If a place of work needs to be shut down, employers should have a policy and plan in place. They will need to consider if people can work remotely, what the contact arrangements are to keep employees up to date, and other measures that will need to be taken to best ensure that a business can continue to operate.
If the workplace is required to shut down, in most cases employers will need to continue to pay their staff as normal, unless the employee can work remotely but voluntarily choose not to.
We offer this advice to employers:
- Determine what proportionate steps should be taken by the company concerning day-to-day work, such as the provision of hand-sanitisers, ability to work remotely, and other steps.

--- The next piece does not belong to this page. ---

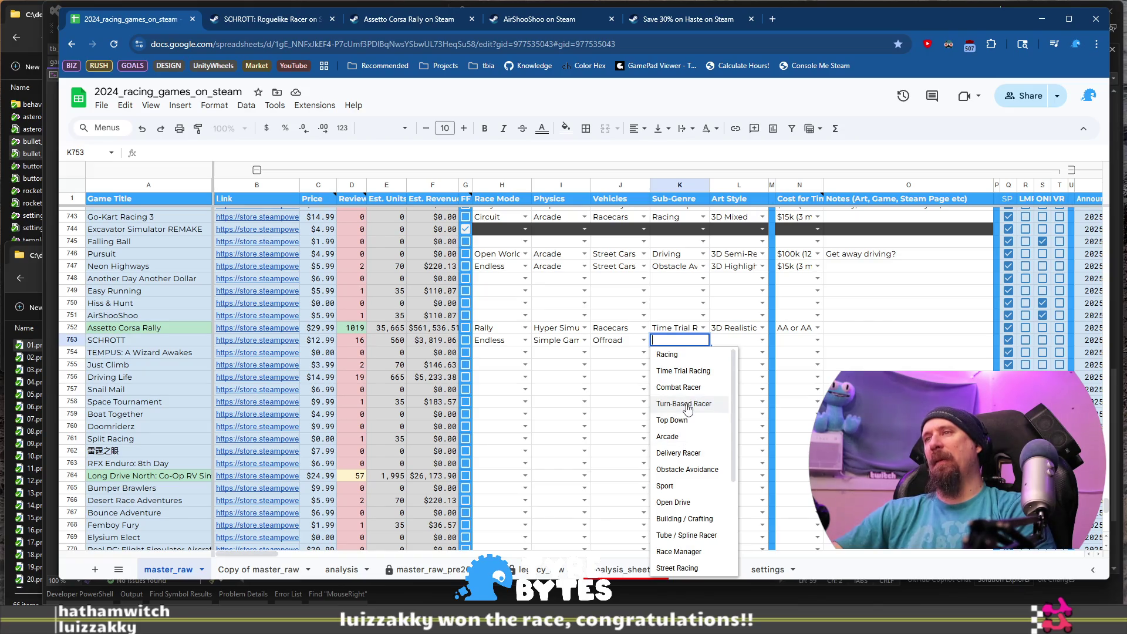
Set SCHROTT's Sub-Genre to Obstacle Avoidance and Art Style to 3D Cel-shaded.
click(687, 469)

- Determine when and in what circumstances sick pay is to be paid, including the reporting framework for employees so that the policy can be applied on a consistent basis.
- Set up a central point of contact for your employees and managers, so that queries and issues can be addressed, again on a consistent basis.
- Ideally prepare a written policy detailing issues such as (i) steps to be taken by employees, such as washing hands, (ii) how and who to report any concerns regarding coronavirus, (iii) the situations in which sick pay will and will not be paid, including reporting, and (iv) travel on company business.